Cotton also noted that higher interest rates and the concerns about inflation have set up the situation in which the cost of capital to buy companies is higher than it's been for quite some time, which applies across the spectrum in private markets, including private equity, real estate, infrastructure and to some extent in private credit, although he noted that private credit benefits from the current economic environment.
"What we've got now is a situation where people who bought assets before had expectations around the returns and had price expectations to sell, and people who are looking to buy assets today have a higher cost of capital, so their cost to buy is a little lower," Cotton said. "So we're trying to find this clearing point where buyers and sellers can agree and transact."
What that's creating is what Cotton calls a numerator effect, "because the distributions that were assumed and modeled in a lot of the pacing work that was done aren't necessarily coming through as modeled, and until that clears it's going to create an overallocation situation."

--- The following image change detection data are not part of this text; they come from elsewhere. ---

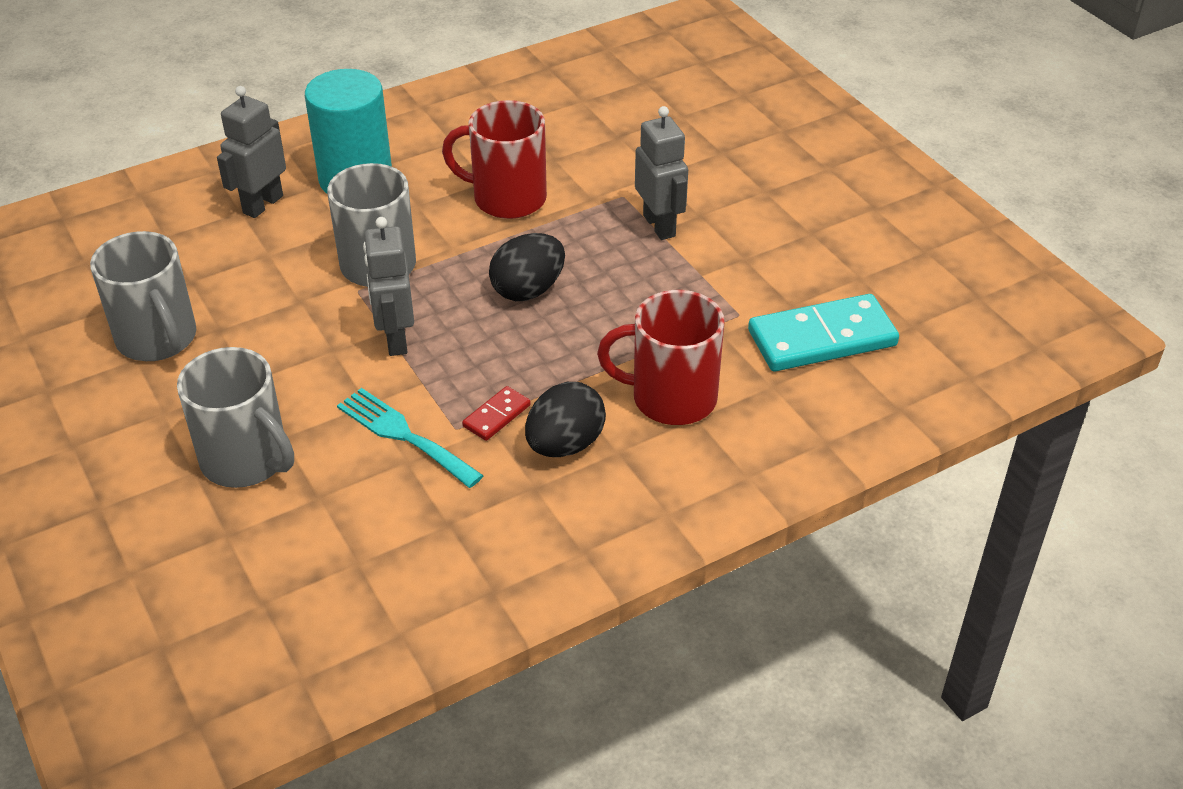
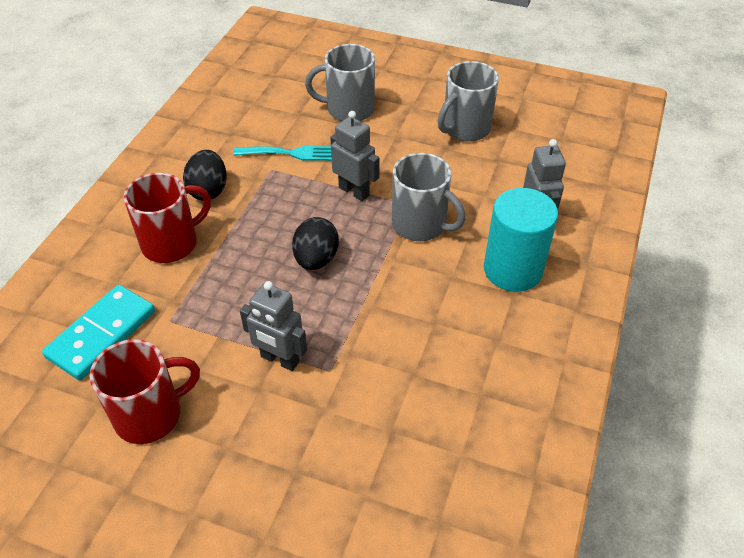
camera: 140 degrees right, 5 degrees up
grey mug [90,231,196,361] -> grey mug turned 60 degrees counterclockwise [438,61,499,142]
red mug [442,100,547,219] -> red mug moved to [90,339,200,444]
red domino [462,386,531,441] -> none

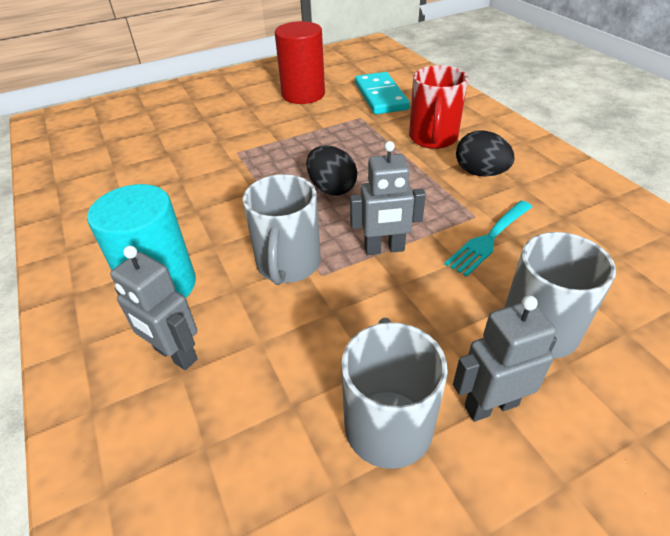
camera: 135 degrees right, 5 degrees down
red mug [90,339,200,444] -> red cylinder [275,21,325,104]
grey robot [240,281,307,371] -> grey robot moved to [453,296,557,422]
grey mug [392,153,466,241] -> grey mug turned 75 degrees counterclockwise [243,174,321,285]

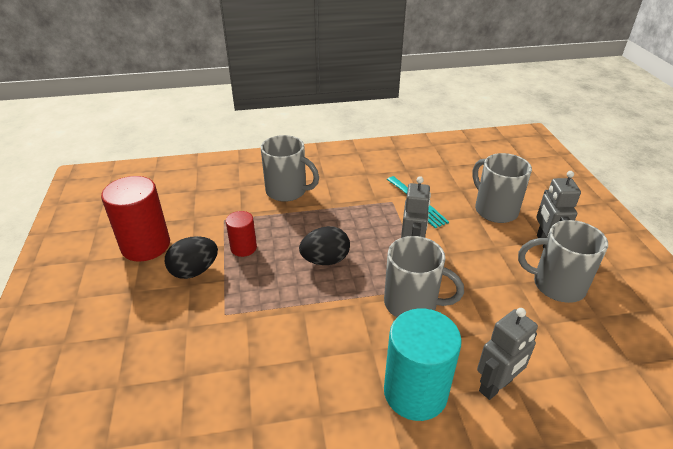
camera: 75 degrees left, 5 degrees down
turquoise domino [355,72,410,114] -> none
red mug [409,65,468,149] -> grey mug [261,135,319,202]
black egg [456,131,515,176] -> black egg moved to [165,236,218,279]
none -> red cylinder [226,211,257,257]

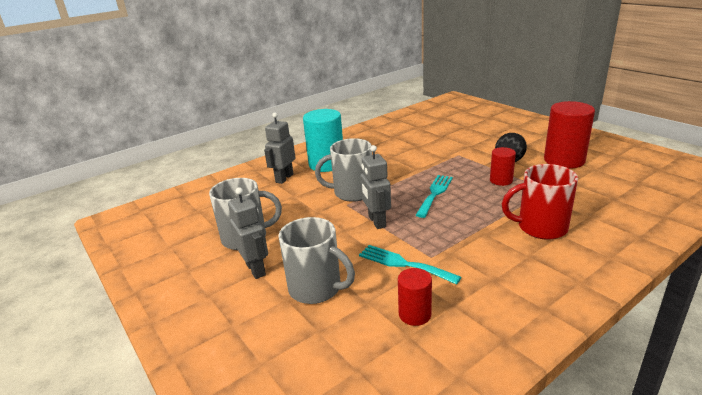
camera: 155 degrees right, 10 degrees down
grey mug [261,135,319,202] -> red mug [502,164,578,240]
black egg [299,226,350,265] -> turquoise fork [416,175,453,218]
none -> red cylinder [398,268,432,326]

Cotton said the primary challenge of allocating to private markets is weighing the illiquidity premium with the labor intensiveness and higher cost of those asset classes.
"I've often been misquoted on this aspect, (but) I'm not skeptical of private markets, per se," Cotton said. "I'm skeptical of paying higher fees without compelling evidence that the manager is going to deliver premium returns … So it's up to us to really do our diligence and make sure we're allocating to our partners in this space … that can continue to deliver value for the higher fees as well as the liquidity that we take on."

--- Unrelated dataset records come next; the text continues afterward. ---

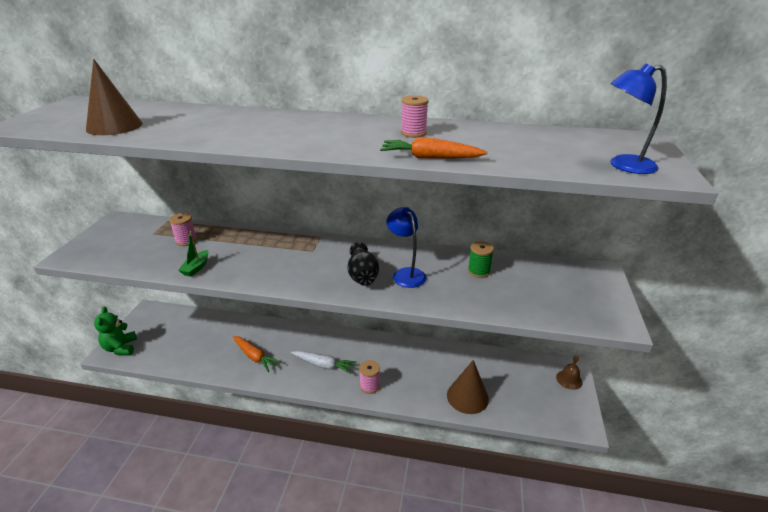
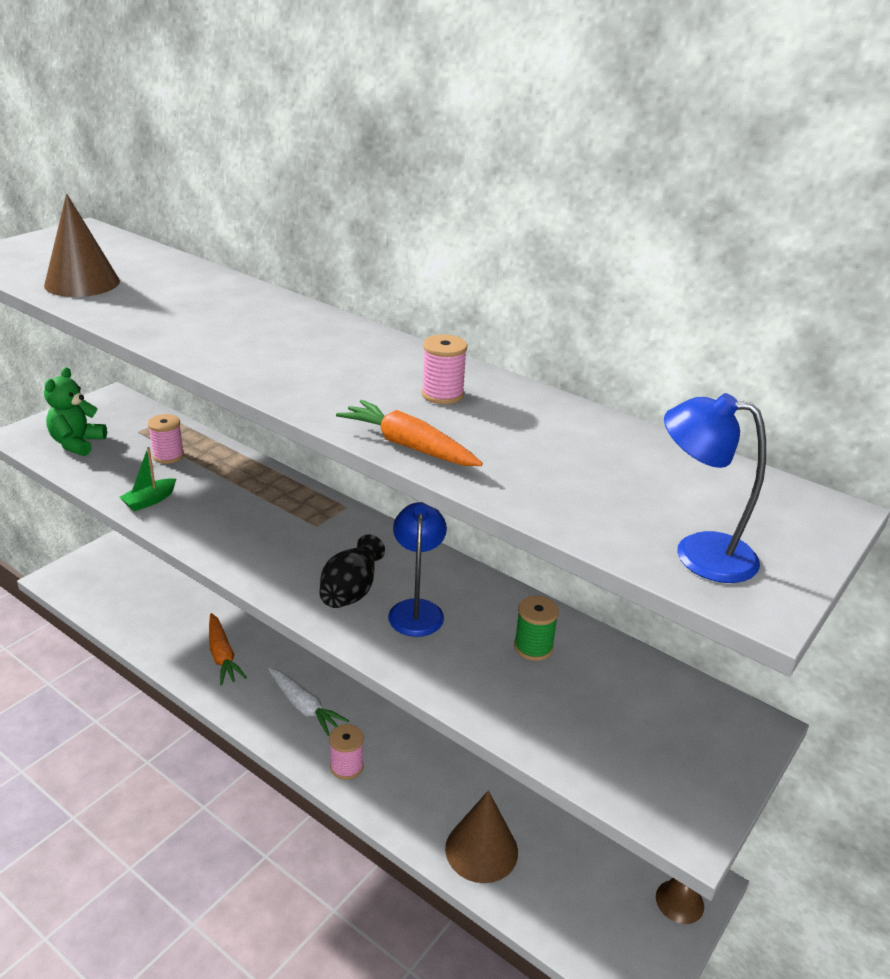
camera: 25 degrees right, 0 degrees up
green teddy bear [94,306,137,355] -> green teddy bear moved to [44,367,107,456]

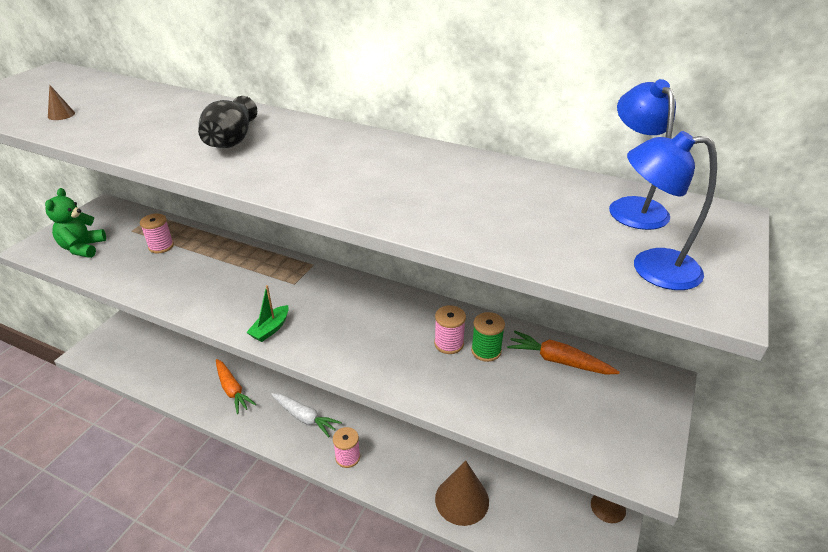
camera: 10 degrees left, 5 degrees up
brown cone [44,194,120,297] -> brown cone [48,85,75,120], size x0.41
green boat [119,447,176,511] -> green boat moved to [246,285,289,342]
black vase [319,534,385,608] -> black vase moved to [198,96,257,148]
orange carrot [336,400,483,466] -> orange carrot moved to [507,331,620,375]
blue lamp [388,502,447,637] -> blue lamp moved to [609,79,676,230]
pink spool [421,334,467,404] -> pink spool moved to [434,305,466,354]

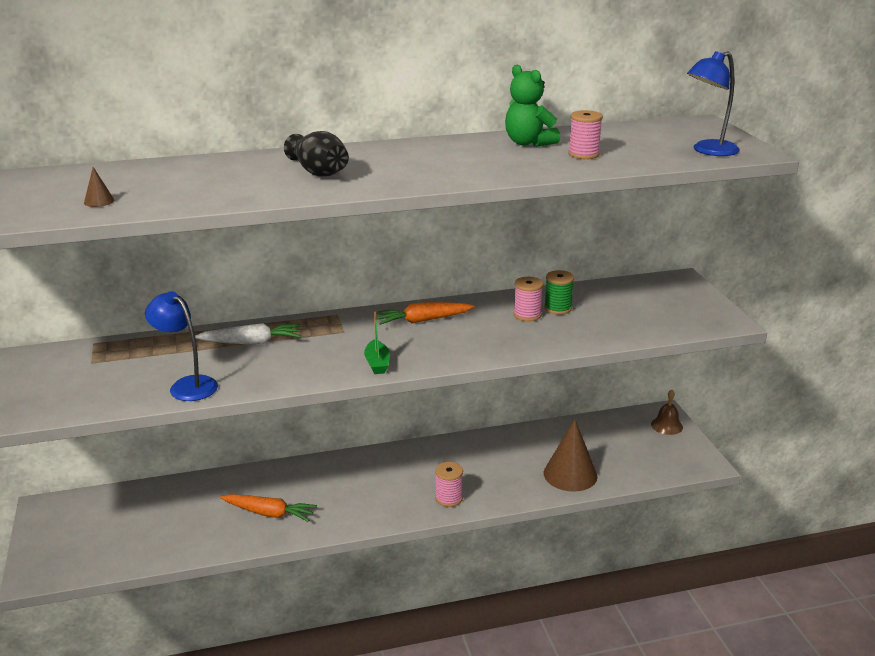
camera: 40 degrees left, 10 degrees down
green teddy bear [45,188,106,258] -> green teddy bear moved to [505,65,560,147]
pink spool [140,214,174,253] -> pink spool moved to [568,110,603,159]
white carrot [271,393,342,437] -> white carrot moved to [195,323,301,345]
orange carrot [507,331,620,375] -> orange carrot moved to [376,302,475,325]
blue lamp [609,79,676,230] -> blue lamp moved to [145,291,218,401]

One side benefit very early in his stint at PennPSERS was working through the fallout of the collapse of Silicon Valley Bank in March.
"I actually got to work with the team and see how they react in a crisis situation and got to really understand the nature of our liquidity," Cotton said. "And I think we're positioned well from a liquidity perspective as well, and because of how our portfolio is constructed, if we were to have any surprises in 2024, I think that liquidity buys us the time that would be needed to assess the situation and make any adjustments we need to."
PennPSERS has an investment staff of 60 professionals, and Cotton said the plan is to remain at about that staff count, although there are a number of retirements coming in the near future and they will be in the market for talent.
"We have a good portion of the staff that's been here for a long time and is committed to helping us kind of transition to the next generation," he said, "And so that'll happen over the next several years."